Mais qu’a voulu dire Emmanuel Macron en parlant des « déportations » de migrants ? Les déclarations du président de la République, à Versailles, sur ce dossier qui empoisonne les relations diplomatiques européennes, ont interrogé tous les observateurs. En assurant que « jamais la France n’acceptera les solutions de facilité que d’aucuns aujourd’hui proposent, qui consisteraient à organiser des déportations, à travers l’Europe, pour aller mettre dans je ne sais quel camp, à ses frontières ou en son sein ou ailleurs, les étrangers non admis », le chef de l’Etat visait en réalité les autorités autrichiennes.

L’Autriche, qui a pris la présidence de l’Union européenne le 1er juillet, a affiché son intention de « juguler l’immigration illégale » et d’externaliser totalement le droit d’asile hors des frontières de l’UE. Dans une note confidentielle soumise lors d’une réunion informelle les 2 et 3 juillet et révélée par Le Monde, Vienne affirmait même vouloir créer des « hot spots » (centres de regroupement des migrants) en dehors du territoire européen, notamment en Albanie.

C’est à cette proposition contrevenant à la Convention de Genève et au principe de non-refoulement des migrants, que M. Macron aurait répondu. « Il a rappelé la position de la France qui est : oui aux centres pour migrants mais pas fermés et pas au sein de l’Europe, pas à l’extérieur », précise-t-on au ministère de l’intérieur.

Apparaître en défenseur du droit d’asile

La France avait déjà tenté de faire entendre sa voix pour atténuer le raidissement des mesures anti-migrants portés par le groupe de Visegrad (Hongrie, Pologne, République tchèque et Slovaquie), dans l’accord de Bruxelles du 29 juin.
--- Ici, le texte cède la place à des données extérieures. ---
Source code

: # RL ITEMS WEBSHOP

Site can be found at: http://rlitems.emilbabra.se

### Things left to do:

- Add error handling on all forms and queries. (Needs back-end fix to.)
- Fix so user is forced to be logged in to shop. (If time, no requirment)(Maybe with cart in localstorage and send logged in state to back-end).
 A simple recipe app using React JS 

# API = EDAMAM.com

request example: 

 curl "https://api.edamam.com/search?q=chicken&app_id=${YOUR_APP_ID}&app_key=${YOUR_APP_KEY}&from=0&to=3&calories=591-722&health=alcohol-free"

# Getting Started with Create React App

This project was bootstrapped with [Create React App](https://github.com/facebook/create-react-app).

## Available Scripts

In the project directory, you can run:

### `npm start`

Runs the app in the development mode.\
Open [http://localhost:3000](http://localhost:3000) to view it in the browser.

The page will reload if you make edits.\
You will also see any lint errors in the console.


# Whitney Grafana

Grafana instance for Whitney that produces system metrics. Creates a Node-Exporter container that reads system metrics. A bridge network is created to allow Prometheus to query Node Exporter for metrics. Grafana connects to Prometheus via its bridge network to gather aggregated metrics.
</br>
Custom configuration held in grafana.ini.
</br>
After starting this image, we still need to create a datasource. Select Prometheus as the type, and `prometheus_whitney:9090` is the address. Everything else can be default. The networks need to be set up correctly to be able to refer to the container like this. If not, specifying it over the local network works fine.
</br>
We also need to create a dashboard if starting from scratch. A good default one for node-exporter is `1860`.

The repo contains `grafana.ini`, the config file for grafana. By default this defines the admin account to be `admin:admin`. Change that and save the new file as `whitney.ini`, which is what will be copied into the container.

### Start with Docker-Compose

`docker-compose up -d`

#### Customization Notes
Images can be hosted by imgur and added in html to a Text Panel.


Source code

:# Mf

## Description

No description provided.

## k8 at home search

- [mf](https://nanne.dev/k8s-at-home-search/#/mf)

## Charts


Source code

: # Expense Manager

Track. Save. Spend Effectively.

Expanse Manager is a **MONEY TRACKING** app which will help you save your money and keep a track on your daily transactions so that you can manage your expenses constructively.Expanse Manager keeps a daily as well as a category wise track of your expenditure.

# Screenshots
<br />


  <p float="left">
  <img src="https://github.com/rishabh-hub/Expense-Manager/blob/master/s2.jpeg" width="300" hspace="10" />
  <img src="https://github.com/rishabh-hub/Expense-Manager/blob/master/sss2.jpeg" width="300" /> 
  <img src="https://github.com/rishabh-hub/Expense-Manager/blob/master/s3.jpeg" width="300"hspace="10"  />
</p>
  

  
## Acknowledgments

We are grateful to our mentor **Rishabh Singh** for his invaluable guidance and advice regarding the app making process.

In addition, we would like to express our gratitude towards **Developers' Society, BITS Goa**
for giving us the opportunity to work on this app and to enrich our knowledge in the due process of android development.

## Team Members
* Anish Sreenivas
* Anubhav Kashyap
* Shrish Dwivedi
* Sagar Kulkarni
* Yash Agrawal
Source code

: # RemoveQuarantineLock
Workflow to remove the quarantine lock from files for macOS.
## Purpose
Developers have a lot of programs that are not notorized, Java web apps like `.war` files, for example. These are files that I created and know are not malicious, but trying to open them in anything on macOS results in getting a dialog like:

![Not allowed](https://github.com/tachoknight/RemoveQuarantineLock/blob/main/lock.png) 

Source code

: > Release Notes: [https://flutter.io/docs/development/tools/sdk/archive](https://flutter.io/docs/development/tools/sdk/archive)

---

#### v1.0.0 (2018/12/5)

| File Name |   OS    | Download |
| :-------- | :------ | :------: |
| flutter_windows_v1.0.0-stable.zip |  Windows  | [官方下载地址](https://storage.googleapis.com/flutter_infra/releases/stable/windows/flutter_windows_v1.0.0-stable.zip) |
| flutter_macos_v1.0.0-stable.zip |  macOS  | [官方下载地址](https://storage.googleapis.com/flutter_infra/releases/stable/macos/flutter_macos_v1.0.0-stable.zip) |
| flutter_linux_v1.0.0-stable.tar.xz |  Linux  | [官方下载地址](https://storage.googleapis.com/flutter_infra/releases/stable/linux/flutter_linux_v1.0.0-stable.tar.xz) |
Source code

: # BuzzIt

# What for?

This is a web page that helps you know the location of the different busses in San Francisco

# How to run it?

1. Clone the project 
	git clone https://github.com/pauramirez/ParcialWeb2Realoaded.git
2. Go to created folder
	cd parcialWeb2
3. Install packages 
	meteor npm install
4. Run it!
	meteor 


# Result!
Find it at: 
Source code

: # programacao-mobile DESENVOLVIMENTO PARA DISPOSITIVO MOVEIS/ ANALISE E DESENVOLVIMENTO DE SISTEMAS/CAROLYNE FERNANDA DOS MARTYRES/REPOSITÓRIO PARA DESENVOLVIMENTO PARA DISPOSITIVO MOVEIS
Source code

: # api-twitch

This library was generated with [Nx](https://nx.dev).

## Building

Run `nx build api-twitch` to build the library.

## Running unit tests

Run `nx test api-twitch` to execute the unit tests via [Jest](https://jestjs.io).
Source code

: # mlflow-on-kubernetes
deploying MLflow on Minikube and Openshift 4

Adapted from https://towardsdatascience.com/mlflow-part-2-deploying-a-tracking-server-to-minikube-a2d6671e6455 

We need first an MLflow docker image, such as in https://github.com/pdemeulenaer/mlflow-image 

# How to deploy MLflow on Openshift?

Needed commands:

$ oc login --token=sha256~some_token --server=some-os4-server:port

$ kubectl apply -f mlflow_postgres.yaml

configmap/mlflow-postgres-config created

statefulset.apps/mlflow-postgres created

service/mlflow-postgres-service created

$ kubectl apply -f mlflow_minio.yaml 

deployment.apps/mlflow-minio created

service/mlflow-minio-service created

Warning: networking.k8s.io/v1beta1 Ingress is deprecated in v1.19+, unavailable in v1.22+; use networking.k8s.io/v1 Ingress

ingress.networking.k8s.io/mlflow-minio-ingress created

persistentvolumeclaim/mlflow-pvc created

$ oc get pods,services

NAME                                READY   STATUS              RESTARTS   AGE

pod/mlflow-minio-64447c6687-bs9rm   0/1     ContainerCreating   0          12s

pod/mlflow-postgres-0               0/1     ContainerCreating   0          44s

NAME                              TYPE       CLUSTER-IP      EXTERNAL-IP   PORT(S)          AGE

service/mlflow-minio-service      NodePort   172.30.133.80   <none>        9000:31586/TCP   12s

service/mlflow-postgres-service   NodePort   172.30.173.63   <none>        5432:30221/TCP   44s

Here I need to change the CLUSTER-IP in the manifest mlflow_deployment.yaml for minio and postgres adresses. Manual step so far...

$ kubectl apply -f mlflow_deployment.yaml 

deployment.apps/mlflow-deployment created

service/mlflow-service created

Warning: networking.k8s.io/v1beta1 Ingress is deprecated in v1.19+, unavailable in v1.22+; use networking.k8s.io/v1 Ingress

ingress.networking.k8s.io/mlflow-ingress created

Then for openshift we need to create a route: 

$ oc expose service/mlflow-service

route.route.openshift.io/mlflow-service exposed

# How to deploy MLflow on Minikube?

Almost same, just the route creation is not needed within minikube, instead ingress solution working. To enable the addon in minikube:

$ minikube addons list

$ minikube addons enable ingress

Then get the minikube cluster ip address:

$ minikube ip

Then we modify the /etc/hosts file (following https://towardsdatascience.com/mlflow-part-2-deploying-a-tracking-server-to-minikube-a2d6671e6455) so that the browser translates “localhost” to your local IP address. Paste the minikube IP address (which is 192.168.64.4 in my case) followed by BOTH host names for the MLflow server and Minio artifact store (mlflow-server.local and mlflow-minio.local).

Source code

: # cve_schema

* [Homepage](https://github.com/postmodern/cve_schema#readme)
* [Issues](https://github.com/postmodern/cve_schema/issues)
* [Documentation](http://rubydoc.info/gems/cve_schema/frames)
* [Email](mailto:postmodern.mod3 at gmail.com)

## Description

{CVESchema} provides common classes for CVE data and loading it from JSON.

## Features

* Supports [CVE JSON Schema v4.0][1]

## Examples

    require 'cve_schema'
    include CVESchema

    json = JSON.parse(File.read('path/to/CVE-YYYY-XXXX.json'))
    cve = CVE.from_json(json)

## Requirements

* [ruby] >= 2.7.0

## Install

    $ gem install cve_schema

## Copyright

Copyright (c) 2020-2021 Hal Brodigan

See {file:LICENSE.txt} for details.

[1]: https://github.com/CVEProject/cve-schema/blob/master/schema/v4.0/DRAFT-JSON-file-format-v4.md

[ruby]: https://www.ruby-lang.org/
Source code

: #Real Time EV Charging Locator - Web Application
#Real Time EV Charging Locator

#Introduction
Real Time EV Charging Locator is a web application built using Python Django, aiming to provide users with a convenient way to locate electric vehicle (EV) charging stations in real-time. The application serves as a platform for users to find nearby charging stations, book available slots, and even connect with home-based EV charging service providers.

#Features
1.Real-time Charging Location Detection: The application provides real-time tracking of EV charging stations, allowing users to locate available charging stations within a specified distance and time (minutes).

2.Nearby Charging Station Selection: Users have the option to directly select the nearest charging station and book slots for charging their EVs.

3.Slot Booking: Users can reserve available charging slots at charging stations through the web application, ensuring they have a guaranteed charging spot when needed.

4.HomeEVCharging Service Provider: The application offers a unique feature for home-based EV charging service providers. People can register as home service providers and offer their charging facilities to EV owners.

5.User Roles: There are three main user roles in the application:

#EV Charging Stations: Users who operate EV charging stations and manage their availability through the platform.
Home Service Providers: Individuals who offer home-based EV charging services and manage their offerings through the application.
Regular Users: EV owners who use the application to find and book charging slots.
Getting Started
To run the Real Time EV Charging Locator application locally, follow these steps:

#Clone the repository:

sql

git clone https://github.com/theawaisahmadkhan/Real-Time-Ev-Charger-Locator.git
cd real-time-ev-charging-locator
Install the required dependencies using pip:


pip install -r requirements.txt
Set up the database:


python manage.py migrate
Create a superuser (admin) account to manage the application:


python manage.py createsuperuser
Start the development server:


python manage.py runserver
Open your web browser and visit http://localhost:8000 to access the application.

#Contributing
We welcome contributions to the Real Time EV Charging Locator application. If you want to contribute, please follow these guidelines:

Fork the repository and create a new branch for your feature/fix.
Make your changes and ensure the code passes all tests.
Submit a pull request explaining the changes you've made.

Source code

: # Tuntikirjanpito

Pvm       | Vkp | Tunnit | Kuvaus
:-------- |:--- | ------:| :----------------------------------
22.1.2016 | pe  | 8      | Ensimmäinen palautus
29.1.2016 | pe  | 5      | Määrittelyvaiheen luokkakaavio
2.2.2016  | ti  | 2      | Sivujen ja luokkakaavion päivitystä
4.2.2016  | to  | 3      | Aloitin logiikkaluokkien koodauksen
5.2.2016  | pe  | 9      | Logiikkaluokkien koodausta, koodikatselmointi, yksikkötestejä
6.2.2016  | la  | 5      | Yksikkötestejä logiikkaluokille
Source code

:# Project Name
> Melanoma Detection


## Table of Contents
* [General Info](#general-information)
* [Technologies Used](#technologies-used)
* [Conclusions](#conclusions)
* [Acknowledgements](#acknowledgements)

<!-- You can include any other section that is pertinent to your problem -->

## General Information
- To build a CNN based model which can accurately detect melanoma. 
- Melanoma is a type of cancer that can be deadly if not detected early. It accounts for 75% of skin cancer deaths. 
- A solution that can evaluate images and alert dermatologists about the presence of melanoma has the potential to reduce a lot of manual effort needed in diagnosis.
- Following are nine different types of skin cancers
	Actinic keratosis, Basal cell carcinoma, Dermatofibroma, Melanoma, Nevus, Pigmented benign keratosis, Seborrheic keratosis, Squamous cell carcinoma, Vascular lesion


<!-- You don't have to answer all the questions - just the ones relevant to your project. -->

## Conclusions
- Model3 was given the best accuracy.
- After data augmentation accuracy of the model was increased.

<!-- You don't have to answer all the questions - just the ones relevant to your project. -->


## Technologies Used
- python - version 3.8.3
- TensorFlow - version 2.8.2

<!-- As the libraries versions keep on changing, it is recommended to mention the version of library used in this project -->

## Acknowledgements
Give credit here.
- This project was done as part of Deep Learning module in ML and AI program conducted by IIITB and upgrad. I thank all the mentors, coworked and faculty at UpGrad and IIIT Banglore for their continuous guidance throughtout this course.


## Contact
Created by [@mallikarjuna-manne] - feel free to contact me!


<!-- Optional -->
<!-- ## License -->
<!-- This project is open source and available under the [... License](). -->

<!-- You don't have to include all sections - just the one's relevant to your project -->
M. Macron avait insisté pour que la création des « centres contrôlés » dans l’UE – où sont regroupés les migrants le temps que leur demande d’asile soit examinée – se fasse « sur une base volontaire » et avec l’aide du Haut-Commissariat des Nations unies pour les réfugiés et de l’Organisation internationale pour les migrants.

Quant aux « plates-formes de débarquement » de migrants hors de l’UE pour dissuader les traversés de la Méditerranée, elles se feront aussi sur une base volontaire. Le chef de l’Etat avait précisé que la France n’ouvrirait pas de tels centres, n’étant pas « un pays de première arrivée ».

M. Macron a tenté ainsi, lundi, d’apparaître en défenseur du droit d’asile après l’émotion soulevée par l’errance de l’Aquarius et le refus d’accueillir les migrants à son bord. Et de faire oublier que la France a changé plusieurs fois de position sur les centres fermés depuis un an.